(Beginning of DATA SUPPLIED)

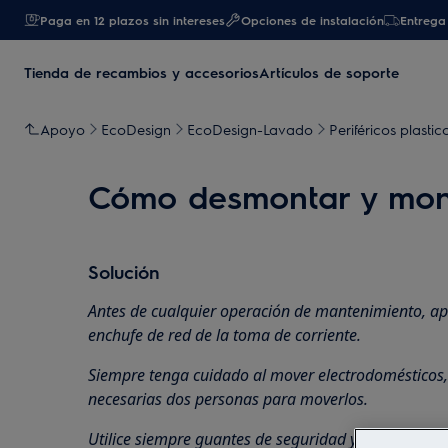
Paga en 12 plazos sin intereses
Opciones de instalación
Entrega 
Tienda de recambios y accesorios
Artículos de soporte
Apoyo
EcoDesign
EcoDesign-Lavado
Periféricos plast
Cómo desmontar y monta
Solución
Antes de cualquier operación de mantenimiento, ap
enchufe de red de la toma de corriente.
Siempre tenga cuidado al mover electrodomésticos
necesarias dos personas para moverlos.
Utilice siempre guantes de seguridad y calzado cer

(End of DATA SUPPLIED)

→ AIM OF THE EXERCISE: A verbatim copy of the entries, without the pictures, is what this task requires.

→ WRITTEN RESPONSE:
Paga en 12 plazos sin intereses
Opciones de instalación
Entrega 
Tienda de recambios y accesorios
Artículos de soporte
Apoyo
EcoDesign
EcoDesign-Lavado
Periféricos plast
Cómo desmontar y monta
Solución
Antes de cualquier operación de mantenimiento, ap
enchufe de red de la toma de corriente.
Siempre tenga cuidado al mover electrodomésticos
necesarias dos personas para moverlos.
Utilice siempre guantes de seguridad y calzado cer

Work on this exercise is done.